__How to complete this task__
Transcribe every entry precisely, omitting nothing.

__Excerpted records__
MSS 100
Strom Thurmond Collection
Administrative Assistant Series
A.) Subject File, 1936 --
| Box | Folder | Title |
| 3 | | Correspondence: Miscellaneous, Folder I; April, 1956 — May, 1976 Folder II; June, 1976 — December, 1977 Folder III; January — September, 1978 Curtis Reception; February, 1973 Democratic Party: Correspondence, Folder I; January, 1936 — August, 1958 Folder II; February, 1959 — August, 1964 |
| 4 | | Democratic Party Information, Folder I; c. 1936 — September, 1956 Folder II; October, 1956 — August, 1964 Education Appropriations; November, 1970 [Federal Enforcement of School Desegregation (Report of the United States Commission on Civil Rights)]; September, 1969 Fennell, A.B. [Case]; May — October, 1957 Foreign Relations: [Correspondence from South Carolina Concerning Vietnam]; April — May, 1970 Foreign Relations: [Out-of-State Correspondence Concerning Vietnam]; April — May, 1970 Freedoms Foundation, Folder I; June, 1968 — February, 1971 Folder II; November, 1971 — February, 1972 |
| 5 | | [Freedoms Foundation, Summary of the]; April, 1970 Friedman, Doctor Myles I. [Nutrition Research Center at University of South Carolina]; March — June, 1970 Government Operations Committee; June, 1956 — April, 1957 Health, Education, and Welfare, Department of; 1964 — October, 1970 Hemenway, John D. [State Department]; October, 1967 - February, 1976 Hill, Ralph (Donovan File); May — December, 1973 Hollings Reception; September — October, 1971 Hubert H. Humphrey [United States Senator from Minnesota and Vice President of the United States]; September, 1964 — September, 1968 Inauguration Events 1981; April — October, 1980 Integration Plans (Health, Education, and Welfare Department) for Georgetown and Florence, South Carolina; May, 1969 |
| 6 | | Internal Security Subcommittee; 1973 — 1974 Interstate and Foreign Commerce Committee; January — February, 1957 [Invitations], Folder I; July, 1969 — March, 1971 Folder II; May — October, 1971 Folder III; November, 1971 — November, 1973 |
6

__Output below__
MSS 100
Strom Thurmond Collection
Administrative Assistant Series
A.) Subject File, 1936 --
| Box | Folder | Title |
| 3 | | Correspondence: Miscellaneous, Folder I; April, 1956 — May, 1976 Folder II; June, 1976 — December, 1977 Folder III; January — September, 1978 Curtis Reception; February, 1973 Democratic Party: Correspondence, Folder I; January, 1936 — August, 1958 Folder II; February, 1959 — August, 1964 |
| 4 | | Democratic Party Information, Folder I; c. 1936 — September, 1956 Folder II; October, 1956 — August, 1964 Education Appropriations; November, 1970 [Federal Enforcement of School Desegregation (Report of the United States Commission on Civil Rights)]; September, 1969 Fennell, A.B. [Case]; May — October, 1957 Foreign Relations: [Correspondence from South Carolina Concerning Vietnam]; April — May, 1970 Foreign Relations: [Out-of-State Correspondence Concerning Vietnam]; April — May, 1970 Freedoms Foundation, Folder I; June, 1968 — February, 1971 Folder II; November, 1971 — February, 1972 |
| 5 | | [Freedoms Foundation, Summary of the]; April, 1970 Friedman, Doctor Myles I. [Nutrition Research Center at University of South Carolina]; March — June, 1970 Government Operations Committee; June, 1956 — April, 1957 Health, Education, and Welfare, Department of; 1964 — October, 1970 Hemenway, John D. [State Department]; October, 1967 - February, 1976 Hill, Ralph (Donovan File); May — December, 1973 Hollings Reception; September — October, 1971 Hubert H. Humphrey [United States Senator from Minnesota and Vice President of the United States]; September, 1964 — September, 1968 Inauguration Events 1981; April — October, 1980 Integration Plans (Health, Education, and Welfare Department) for Georgetown and Florence, South Carolina; May, 1969 |
| 6 | | Internal Security Subcommittee; 1973 — 1974 Interstate and Foreign Commerce Committee; January — February, 1957 [Invitations], Folder I; July, 1969 — March, 1971 Folder II; May — October, 1971 Folder III; November, 1971 — November, 1973 |
6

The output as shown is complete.